Parrot 0.1.1 NCI Troubles

Ian Joyce noticed that Parrot 0.1.1 had some trouble with nci.t. Leo admitted that this was the case but that the CVS version works.

Test or Benchmark

Nicholas Clark wondered if resizablestringarray.t was actually a benchmark, because it had a big number which was really hurting his poor machine. Simon Glover admitted to the copy/paste error.

x86 Solaris 2.5.1 and 2.7

Andy Bach and Nicholas Clark worked towards making Parrot happier on the aforementioned architecture. This thread seemed to peter out when Nicholas asked, “How do we run a callback unconditionally after gccversion is known, independent of its value?”

VTABLE_call_method

Leo and Sam had a disagreement about whether a call_method vtable entry makes sense. I think that we are waiting for higher intervention…

Updated perlhist.txt

Will Coleda applied Bernhard’s patch updating perlhist.txt and streams.t.

Warnock Warnocked

Will Coleda applied the long Warnocked update to Warnock’s contact information with only a trace of irony.

gcov of perlarray.pmc reaches 100%

Simon Glover produced full test coverage for perlarray.pmc. Nifty. Some brave soul (possibly fitting an earlier description) should try this with the Fixed*Arrays…

Parrot Under Solaris 9

Nicholas Clark, Andy Doughery, and Christian Aperghis-Tramoni all tried to convince Parrot to work on Solaris. They are brave souls.

parrot-config Updates

Peter Christopher asked questions about parrot-config.imc. He also provided an initial solution.

Key Question

Simon Glover noticed some bad behavior with respect to Key PMCs. Leo and Sam both admitted that it was bad and that they need some work.

Parrot PDL

Bernhard Schmalhofer posted a pointer to PDL. Luke Palmer pondered Piddles as Parrot PMCs. Craig DeForest proposed a path passing through PDL’s PP and pausing at Parrot. (Perhaps the preponderance of Ps in Perl, Parrot, and Python should push me to alliterate with another available letter.)

Parrot Syntax Engine

Henrik Gulbrandsen introduced the powerful Parrot Syntax Engine. Leo asked a few questions to which Henrik provided answers. All in all, it looks really cool and makes me a little jealous that I did not develop the Tomita algorithm first.

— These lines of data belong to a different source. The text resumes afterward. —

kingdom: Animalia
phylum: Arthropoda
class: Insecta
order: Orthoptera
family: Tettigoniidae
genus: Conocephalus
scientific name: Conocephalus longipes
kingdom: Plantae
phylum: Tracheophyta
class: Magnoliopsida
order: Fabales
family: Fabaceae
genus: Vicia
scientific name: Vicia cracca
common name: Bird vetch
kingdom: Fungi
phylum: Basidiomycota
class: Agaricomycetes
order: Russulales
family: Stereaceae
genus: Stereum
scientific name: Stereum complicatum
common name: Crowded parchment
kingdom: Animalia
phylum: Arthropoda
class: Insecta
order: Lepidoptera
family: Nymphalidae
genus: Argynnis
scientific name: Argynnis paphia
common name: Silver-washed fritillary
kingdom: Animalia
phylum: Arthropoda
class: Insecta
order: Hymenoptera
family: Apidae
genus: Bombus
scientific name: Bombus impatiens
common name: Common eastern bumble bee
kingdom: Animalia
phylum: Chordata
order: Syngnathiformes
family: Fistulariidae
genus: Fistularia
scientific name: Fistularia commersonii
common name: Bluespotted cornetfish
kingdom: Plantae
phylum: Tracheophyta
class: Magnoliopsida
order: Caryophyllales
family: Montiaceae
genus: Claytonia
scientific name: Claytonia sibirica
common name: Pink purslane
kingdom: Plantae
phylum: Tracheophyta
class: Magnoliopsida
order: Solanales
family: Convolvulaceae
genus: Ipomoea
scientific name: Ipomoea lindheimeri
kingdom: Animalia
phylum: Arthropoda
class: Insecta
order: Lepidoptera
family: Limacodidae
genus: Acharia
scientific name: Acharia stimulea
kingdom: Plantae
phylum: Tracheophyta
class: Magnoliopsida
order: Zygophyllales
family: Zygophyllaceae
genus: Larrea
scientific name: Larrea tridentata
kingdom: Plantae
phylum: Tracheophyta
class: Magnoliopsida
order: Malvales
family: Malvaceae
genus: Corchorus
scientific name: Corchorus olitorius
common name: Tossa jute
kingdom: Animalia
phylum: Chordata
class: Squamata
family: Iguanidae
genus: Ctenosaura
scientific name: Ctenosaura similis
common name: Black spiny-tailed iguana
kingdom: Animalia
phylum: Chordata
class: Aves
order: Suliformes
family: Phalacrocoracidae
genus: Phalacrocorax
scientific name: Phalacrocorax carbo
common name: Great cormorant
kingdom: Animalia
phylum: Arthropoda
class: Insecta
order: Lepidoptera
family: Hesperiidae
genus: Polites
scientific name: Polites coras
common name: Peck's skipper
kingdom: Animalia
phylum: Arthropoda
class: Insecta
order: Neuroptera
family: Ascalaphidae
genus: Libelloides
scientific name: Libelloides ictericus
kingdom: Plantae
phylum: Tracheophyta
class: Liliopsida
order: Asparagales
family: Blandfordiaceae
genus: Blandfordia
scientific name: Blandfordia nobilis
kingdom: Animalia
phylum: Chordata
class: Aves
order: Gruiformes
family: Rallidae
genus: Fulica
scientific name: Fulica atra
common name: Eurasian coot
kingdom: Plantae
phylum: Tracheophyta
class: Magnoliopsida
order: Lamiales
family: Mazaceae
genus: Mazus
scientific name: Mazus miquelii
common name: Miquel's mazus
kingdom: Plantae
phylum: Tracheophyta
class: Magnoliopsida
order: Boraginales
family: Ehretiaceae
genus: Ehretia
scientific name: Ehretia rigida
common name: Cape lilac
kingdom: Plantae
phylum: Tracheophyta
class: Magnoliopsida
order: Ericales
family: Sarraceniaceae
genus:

s/libnci.so/libnci_test.so/g

Bernhard Schmalhofer moved libnci.so to libnci_test.so, as it really is for testing. Leo applied the patch.

Segfaulting readline

Matt Diephouse managed to segfault Parrot using readline. Leo fixed it. Matt pointed out a new bug that it introduced.

Substrings of Invalid Ranges

Matt Diephouse noticed that taking a substring of an invalid range had odd results. Simor Glover provided a bunch of tests for it. Leo applied the patch but mentioned that these corner cases need an authoritative hammering.